In January, 2025, the Congressional Budget Office (under the Biden Administration) increased its projection for 2025 Medicaid enrollment by another 5 million people compared with its June 2024 baseline.

Jacobs says, “This enrollment rise was the largest factor in the CBO’s projected $817 billion jump in program spending over the coming decade. As Congress works to pass Medicaid reforms in budget reconciliation legislation, lawmakers can reverse this continual expansion of government coverage by enacting policies that promote private insurance options.”\

While Covid-era legislation helped get us where we are, it was ObamaCare’s expansion of Medicaid to able-bodied adults that kicked things off. Though the Affordable Care Act prohibited those with an offer of “affordable” employer coverage from qualifying for federally subsidized ObamaCare exchange plans, it had no such restrictions regarding its Medicaid expansion.
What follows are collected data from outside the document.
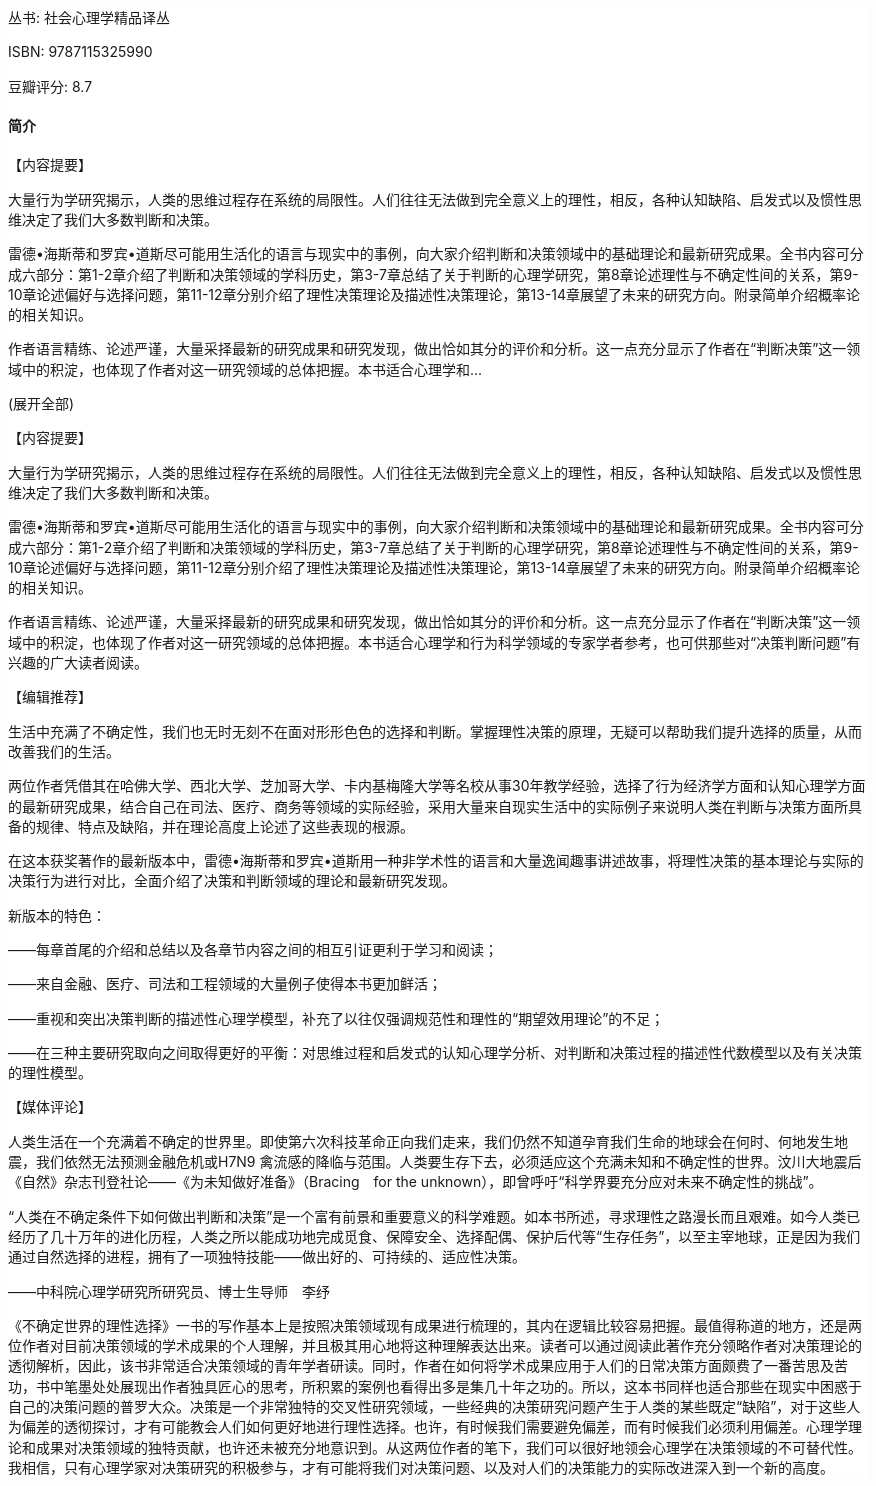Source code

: 丛书: 社会心理学精品译丛 

ISBN: 9787115325990

豆瓣评分: 8.7

#### 简介

【内容提要】

大量行为学研究揭示，人类的思维过程存在系统的局限性。人们往往无法做到完全意义上的理性，相反，各种认知缺陷、启发式以及惯性思维决定了我们大多数判断和决策。

雷德•海斯蒂和罗宾•道斯尽可能用生活化的语言与现实中的事例，向大家介绍判断和决策领域中的基础理论和最新研究成果。全书内容可分成六部分：第1-2章介绍了判断和决策领域的学科历史，第3-7章总结了关于判断的心理学研究，第8章论述理性与不确定性间的关系，第9-10章论述偏好与选择问题，第11-12章分别介绍了理性决策理论及描述性决策理论，第13-14章展望了未来的研究方向。附录简单介绍概率论的相关知识。

作者语言精练、论述严谨，大量采择最新的研究成果和研究发现，做出恰如其分的评价和分析。这一点充分显示了作者在“判断决策”这一领域中的积淀，也体现了作者对这一研究领域的总体把握。本书适合心理学和...

(展开全部)

【内容提要】

大量行为学研究揭示，人类的思维过程存在系统的局限性。人们往往无法做到完全意义上的理性，相反，各种认知缺陷、启发式以及惯性思维决定了我们大多数判断和决策。

雷德•海斯蒂和罗宾•道斯尽可能用生活化的语言与现实中的事例，向大家介绍判断和决策领域中的基础理论和最新研究成果。全书内容可分成六部分：第1-2章介绍了判断和决策领域的学科历史，第3-7章总结了关于判断的心理学研究，第8章论述理性与不确定性间的关系，第9-10章论述偏好与选择问题，第11-12章分别介绍了理性决策理论及描述性决策理论，第13-14章展望了未来的研究方向。附录简单介绍概率论的相关知识。

作者语言精练、论述严谨，大量采择最新的研究成果和研究发现，做出恰如其分的评价和分析。这一点充分显示了作者在“判断决策”这一领域中的积淀，也体现了作者对这一研究领域的总体把握。本书适合心理学和行为科学领域的专家学者参考，也可供那些对“决策判断问题”有兴趣的广大读者阅读。

【编辑推荐】

生活中充满了不确定性，我们也无时无刻不在面对形形色色的选择和判断。掌握理性决策的原理，无疑可以帮助我们提升选择的质量，从而改善我们的生活。

两位作者凭借其在哈佛大学、西北大学、芝加哥大学、卡内基梅隆大学等名校从事30年教学经验，选择了行为经济学方面和认知心理学方面的最新研究成果，结合自己在司法、医疗、商务等领域的实际经验，采用大量来自现实生活中的实际例子来说明人类在判断与决策方面所具备的规律、特点及缺陷，并在理论高度上论述了这些表现的根源。

在这本获奖著作的最新版本中，雷德•海斯蒂和罗宾•道斯用一种非学术性的语言和大量逸闻趣事讲述故事，将理性决策的基本理论与实际的决策行为进行对比，全面介绍了决策和判断领域的理论和最新研究发现。

新版本的特色：

——每章首尾的介绍和总结以及各章节内容之间的相互引证更利于学习和阅读；

——来自金融、医疗、司法和工程领域的大量例子使得本书更加鲜活；

——重视和突出决策判断的描述性心理学模型，补充了以往仅强调规范性和理性的“期望效用理论”的不足；

——在三种主要研究取向之间取得更好的平衡：对思维过程和启发式的认知心理学分析、对判断和决策过程的描述性代数模型以及有关决策的理性模型。

【媒体评论】

人类生活在一个充满着不确定的世界里。即使第六次科技革命正向我们走来，我们仍然不知道孕育我们生命的地球会在何时、何地发生地震，我们依然无法预测金融危机或H7N9 禽流感的降临与范围。人类要生存下去，必须适应这个充满未知和不确定性的世界。汶川大地震后《自然》杂志刊登社论——《为未知做好准备》（Bracing　for the unknown），即曾呼吁“科学界要充分应对未来不确定性的挑战”。

“人类在不确定条件下如何做出判断和决策”是一个富有前景和重要意义的科学难题。如本书所述，寻求理性之路漫长而且艰难。如今人类已经历了几十万年的进化历程，人类之所以能成功地完成觅食、保障安全、选择配偶、保护后代等“生存任务”，以至主宰地球，正是因为我们通过自然选择的进程，拥有了一项独特技能——做出好的、可持续的、适应性决策。

——中科院心理学研究所研究员、博士生导师　李纾

《不确定世界的理性选择》一书的写作基本上是按照决策领域现有成果进行梳理的，其内在逻辑比较容易把握。最值得称道的地方，还是两位作者对目前决策领域的学术成果的个人理解，并且极其用心地将这种理解表达出来。读者可以通过阅读此著作充分领略作者对决策理论的透彻解析，因此，该书非常适合决策领域的青年学者研读。同时，作者在如何将学术成果应用于人们的日常决策方面颇费了一番苦思及苦功，书中笔墨处处展现出作者独具匠心的思考，所积累的案例也看得出多是集几十年之功的。所以，这本书同样也适合那些在现实中困惑于自己的决策问题的普罗大众。决策是一个非常独特的交叉性研究领域，一些经典的决策研究问题产生于人类的某些既定“缺陷”，对于这些人为偏差的透彻探讨，才有可能教会人们如何更好地进行理性选择。也许，有时候我们需要避免偏差，而有时候我们必须利用偏差。心理学理论和成果对决策领域的独特贡献，也许还未被充分地意识到。从这两位作者的笔下，我们可以很好地领会心理学在决策领域的不可替代性。我相信，只有心理学家对决策研究的积极参与，才有可能将我们对决策问题、以及对人们的决策能力的实际改进深入到一个新的高度。
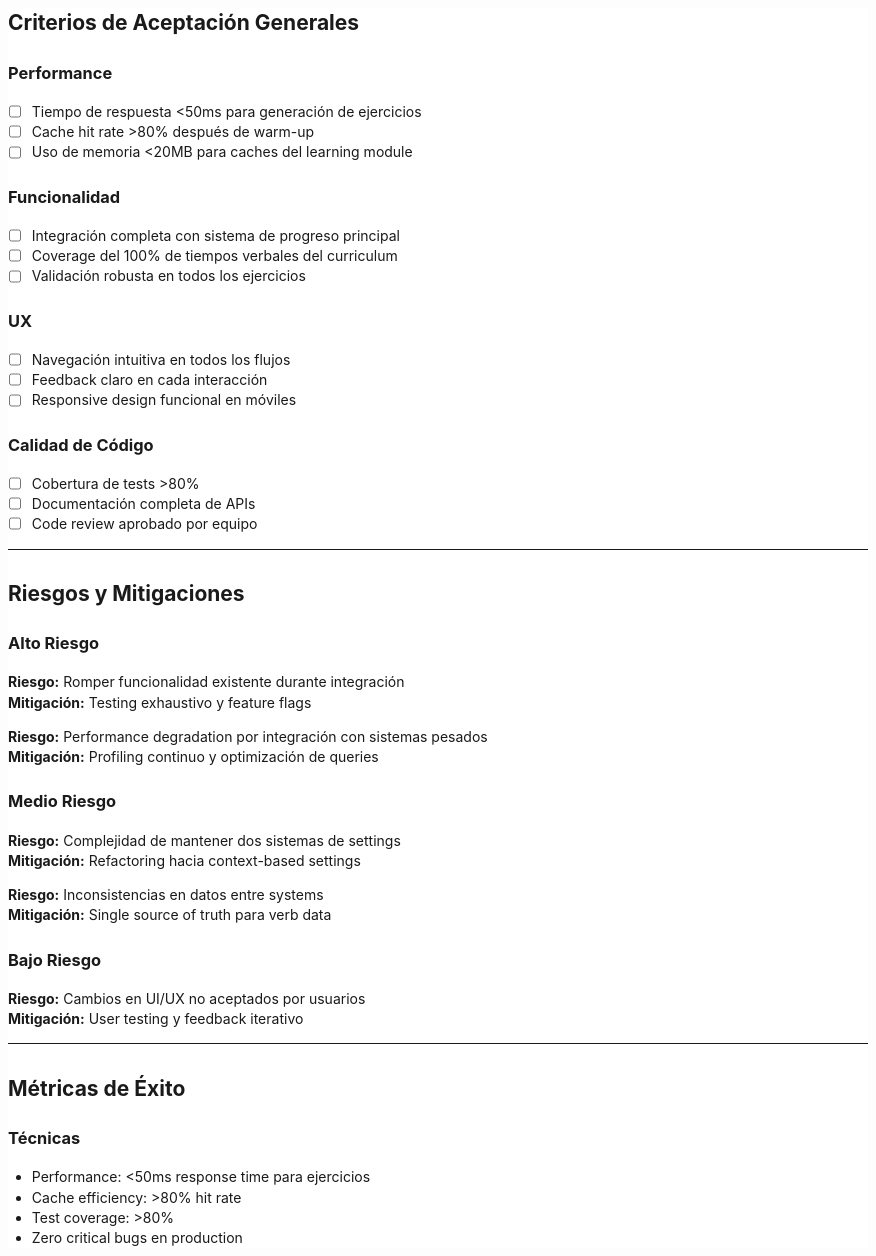 ## Criterios de Aceptación Generales

### Performance
- [ ] Tiempo de respuesta <50ms para generación de ejercicios
- [ ] Cache hit rate >80% después de warm-up
- [ ] Uso de memoria <20MB para caches del learning module

### Funcionalidad
- [ ] Integración completa con sistema de progreso principal
- [ ] Coverage del 100% de tiempos verbales del curriculum
- [ ] Validación robusta en todos los ejercicios

### UX
- [ ] Navegación intuitiva en todos los flujos
- [ ] Feedback claro en cada interacción
- [ ] Responsive design funcional en móviles

### Calidad de Código
- [ ] Cobertura de tests >80%
- [ ] Documentación completa de APIs
- [ ] Code review aprobado por equipo

---

## Riesgos y Mitigaciones

### Alto Riesgo
**Riesgo:** Romper funcionalidad existente durante integración  
**Mitigación:** Testing exhaustivo y feature flags

**Riesgo:** Performance degradation por integración con sistemas pesados  
**Mitigación:** Profiling continuo y optimización de queries

### Medio Riesgo
**Riesgo:** Complejidad de mantener dos sistemas de settings  
**Mitigación:** Refactoring hacia context-based settings

**Riesgo:** Inconsistencias en datos entre systems  
**Mitigación:** Single source of truth para verb data

### Bajo Riesgo
**Riesgo:** Cambios en UI/UX no aceptados por usuarios  
**Mitigación:** User testing y feedback iterativo

---

## Métricas de Éxito

### Técnicas
- Performance: <50ms response time para ejercicios
- Cache efficiency: >80% hit rate
- Test coverage: >80%
- Zero critical bugs en production
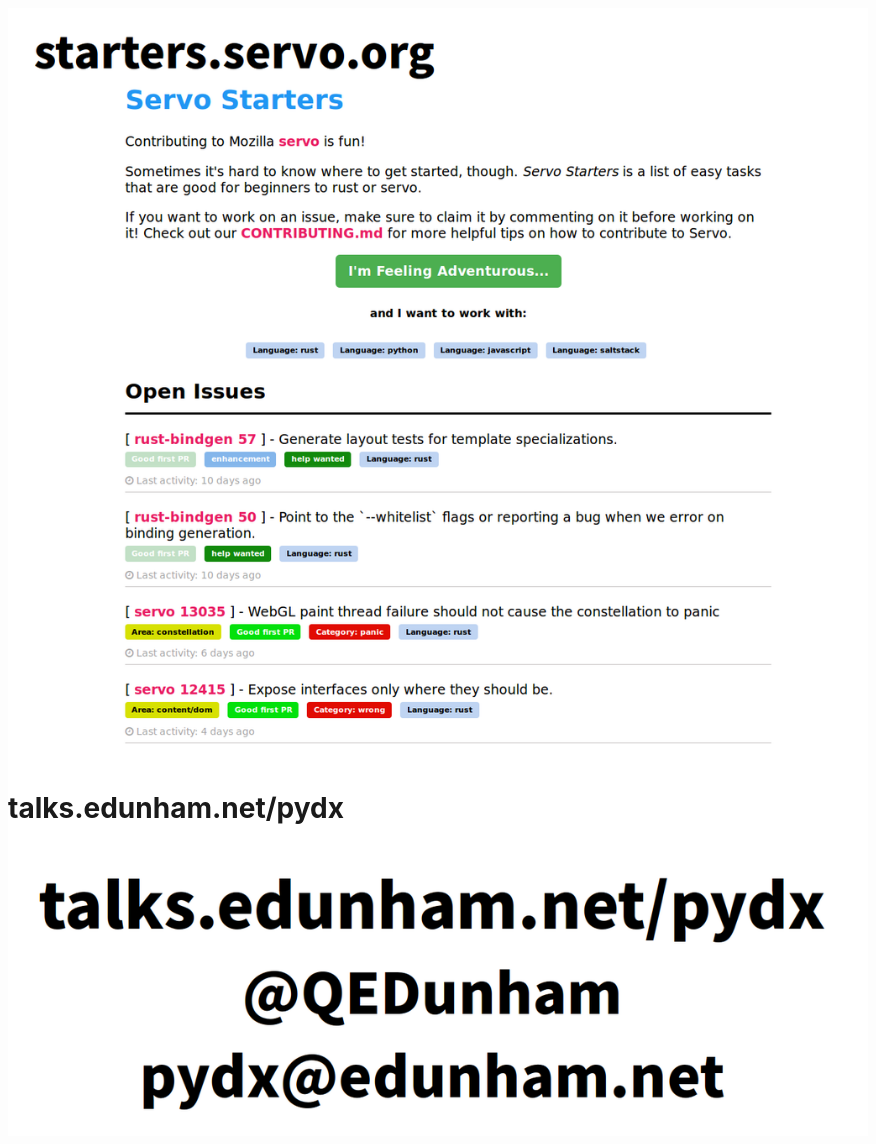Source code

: <img src="starters.png">
</div>

# talks.edunham.net/pydx

<div class="elide" style="text-align: center; margin-top: 10px">
<img src="intro-outro.png">
</div>


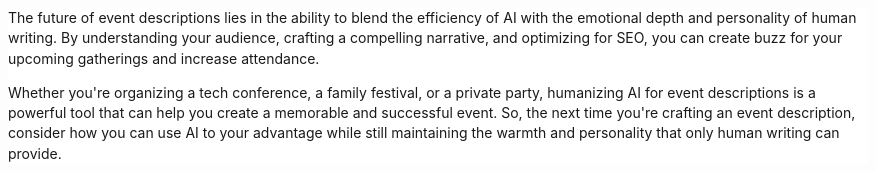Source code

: The future of event descriptions lies in the ability to blend the efficiency of AI with the emotional depth and personality of human writing. By understanding your audience, crafting a compelling narrative, and optimizing for SEO, you can create buzz for your upcoming gatherings and increase attendance.

Whether you're organizing a tech conference, a family festival, or a private party, humanizing AI for event descriptions is a powerful tool that can help you create a memorable and successful event. So, the next time you're crafting an event description, consider how you can use AI to your advantage while still maintaining the warmth and personality that only human writing can provide.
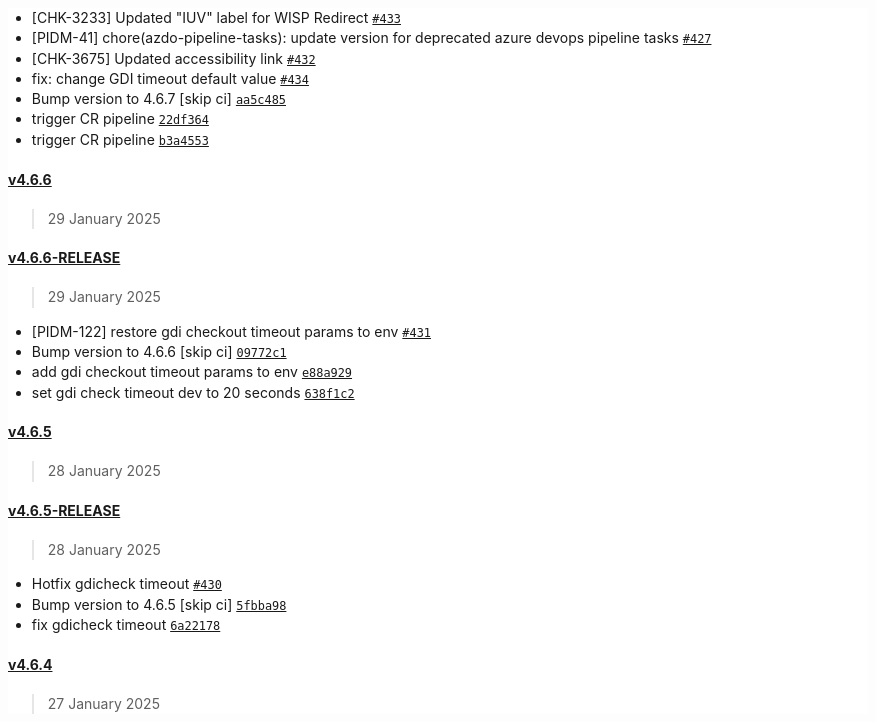 - [CHK-3233] Updated "IUV" label for WISP Redirect [`#433`](https://github.com/pagopa/pagopa-checkout-fe/pull/433)
- [PIDM-41] chore(azdo-pipeline-tasks): update version for deprecated azure devops pipeline tasks [`#427`](https://github.com/pagopa/pagopa-checkout-fe/pull/427)
- [CHK-3675] Updated accessibility link [`#432`](https://github.com/pagopa/pagopa-checkout-fe/pull/432)
- fix: change GDI timeout default value [`#434`](https://github.com/pagopa/pagopa-checkout-fe/pull/434)
- Bump version to 4.6.7 [skip ci] [`aa5c485`](https://github.com/pagopa/pagopa-checkout-fe/commit/aa5c485d661c35e7cc1228782c67af99fbb2e685)
- trigger CR pipeline [`22df364`](https://github.com/pagopa/pagopa-checkout-fe/commit/22df36428bf3bc191775c2d60d050f76f0250ebc)
- trigger CR pipeline [`b3a4553`](https://github.com/pagopa/pagopa-checkout-fe/commit/b3a455390e1894d6bd7507ca94984896bb0f33a5)

#### [v4.6.6](https://github.com/pagopa/pagopa-checkout-fe/compare/v4.6.6-RELEASE...v4.6.6)

> 29 January 2025

#### [v4.6.6-RELEASE](https://github.com/pagopa/pagopa-checkout-fe/compare/v4.6.5...v4.6.6-RELEASE)

> 29 January 2025

- [PIDM-122] restore gdi checkout timeout params to env [`#431`](https://github.com/pagopa/pagopa-checkout-fe/pull/431)
- Bump version to 4.6.6 [skip ci] [`09772c1`](https://github.com/pagopa/pagopa-checkout-fe/commit/09772c1850edd0b77542f9a883f17dc0efe1c652)
- add gdi checkout timeout params to env [`e88a929`](https://github.com/pagopa/pagopa-checkout-fe/commit/e88a9294a45163c498a754a265316ec669b3705b)
- set gdi check timeout dev to 20 seconds [`638f1c2`](https://github.com/pagopa/pagopa-checkout-fe/commit/638f1c270d045453c51f9136caf698f1649708bf)

#### [v4.6.5](https://github.com/pagopa/pagopa-checkout-fe/compare/v4.6.5-RELEASE...v4.6.5)

> 28 January 2025

#### [v4.6.5-RELEASE](https://github.com/pagopa/pagopa-checkout-fe/compare/v4.6.4...v4.6.5-RELEASE)

> 28 January 2025

- Hotfix gdicheck timeout [`#430`](https://github.com/pagopa/pagopa-checkout-fe/pull/430)
- Bump version to 4.6.5 [skip ci] [`5fbba98`](https://github.com/pagopa/pagopa-checkout-fe/commit/5fbba98c23cc4871d96c93797312dbda42cb9046)
- fix gdicheck timeout [`6a22178`](https://github.com/pagopa/pagopa-checkout-fe/commit/6a221784eb29381ecab1aa4af12482e229c4ec0a)

#### [v4.6.4](https://github.com/pagopa/pagopa-checkout-fe/compare/v4.6.4-RELEASE...v4.6.4)

> 27 January 2025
Any enrollee in an expansion state who meets the law’s income criteria qualifies for coverage, giving households every incentive to drop their existing insurance and enroll in “free” Medicaid.

As a result, expanded Medicaid has crowded out private insurance options. A 2007 study co-authored by Jonathan Gruber, one of ObamaCare’s architects, found that coverage expansions had crowd-out rates of roughly 60%. A 2008 analysis by the Kaiser Family Foundation found that, even among households of modest means with incomes between one and two times the poverty level, 44% had private coverage, suggesting that Medicaid expansion would erode existing sources of insurance.

This exact scenario was demonstrated in Louisiana where Department of Health data showed that between 3,000 and 5,000 people a month dropped their private coverage during the initial months of the state’s Medicaid expansion. The numbers suggested that roughly a third of Medicaid enrollees had left their private coverage to join the government rolls.

This shift from private health insurance shifts the burden of providing healthcare from employers and individuals to the federal and state governments. Democrats favor this transfer of healthcare insurance from private to government because they favor total government control of healthcare – better known as socialized medicine.

But socialized medicine has been tried in many other countries, such as Great Britain, Canada, and Sweden with predictable results. In each of these countries, access to healthcare has declined as government controls that access with limited providers and resources. The government also rations healthcare by determining which procedures and medications you can get and which you can’t. If your diagnosis requires expensive treatments that don’t guarantee success, those treatments will probably not be approved. If you’re over a certain age you may not be approved for expensive procedures like heart bypass or joint replacement surgery All of which leads to diminished healthcare outcomes. We don’t want that in America.

Jacobs suggests, “Republicans in Congress can stop this unending welfare state bloat in the reconciliation process by mandating that states offer premium assistance and requiring qualifying Medicaid beneficiaries to use it. Rather than paying for everything Medicaid entails, premium assistance supplements employer coverage by helping a person pay for costs their private insurance doesn’t. If Congress did this, use of private insurance would expand.”

“Those beneficiaries who switch to premium assistance would gain more options. Private insurance generally offers higher physician reimbursements and broader access to care than Medicaid plans. Such a mandate would complement work requirements in Medicaid, by promoting a path to self-sufficiency and employer-based coverage rather than a life of dependency on the government. And requiring premium assistance would accomplish both objectives in ways that save taxpayers money.”

We must remember that expanding the rolls of Medicaid does not mean more Americans are getting better healthcare. Without access to good quality healthcare, a Medicaid card is nothing but a piece of paper.